What I loved about this book was the way that Denise Vega told the whole story. In places where other authors would have stopped (the adorable crush finally asks pining girl out, jerky boyfriend is roundly dumped for being, y'know, a jerk, daughter finally tells her mother what she thinks), Vega went on, taking us through overlapping series of character and relationship arcs that wind up telling a much more complete story.

Also, Kat is quirky, but not in that, "Look at me, I am sooooo quirky!" way. She does yoga in the halls and genuinely doesn't take offense at the way people snicker and mock. At the same time, she's not the Amazing Zen Girl. She gets mad and scared and confused about her feelings. You can see how much she is like her mom, and how unlike, so that their constant battles ring true as the normal push-pull of a mother and her teenage daughter.

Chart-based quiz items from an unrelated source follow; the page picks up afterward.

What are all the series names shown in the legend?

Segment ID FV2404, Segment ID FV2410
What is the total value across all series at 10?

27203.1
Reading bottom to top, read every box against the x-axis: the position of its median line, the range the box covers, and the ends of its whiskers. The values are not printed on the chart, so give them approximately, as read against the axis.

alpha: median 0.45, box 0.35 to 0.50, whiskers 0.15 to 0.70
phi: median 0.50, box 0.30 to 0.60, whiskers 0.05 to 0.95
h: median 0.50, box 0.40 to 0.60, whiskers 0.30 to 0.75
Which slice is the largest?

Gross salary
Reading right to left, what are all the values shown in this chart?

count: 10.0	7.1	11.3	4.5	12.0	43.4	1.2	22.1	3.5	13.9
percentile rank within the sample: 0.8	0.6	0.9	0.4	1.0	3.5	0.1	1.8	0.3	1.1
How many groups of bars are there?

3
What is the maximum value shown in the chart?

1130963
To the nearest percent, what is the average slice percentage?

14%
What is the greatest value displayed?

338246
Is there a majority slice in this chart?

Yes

Try this one for a novel about a young woman finding her way into her own skin.

Friday, July 03, 2009

Varigated Glee

It's Friday again, which means that we need more glee!
  • Jen Robinson Tweeted this one: You Know You're a Book Blogger When . . . Um. Guilty.
  • Doubtless you've heard of the uproar over Francesca Lia Block's Baby Be-Bop and one Wisconsin group's determination to see it burn. A teen reacts, most marvelously. Thanks to Liz Burns for the informative Tweet.
  • And it just wouldn't be a Friday Glee post without some manner of Twilight bashing. But this . . . is just fantabulous.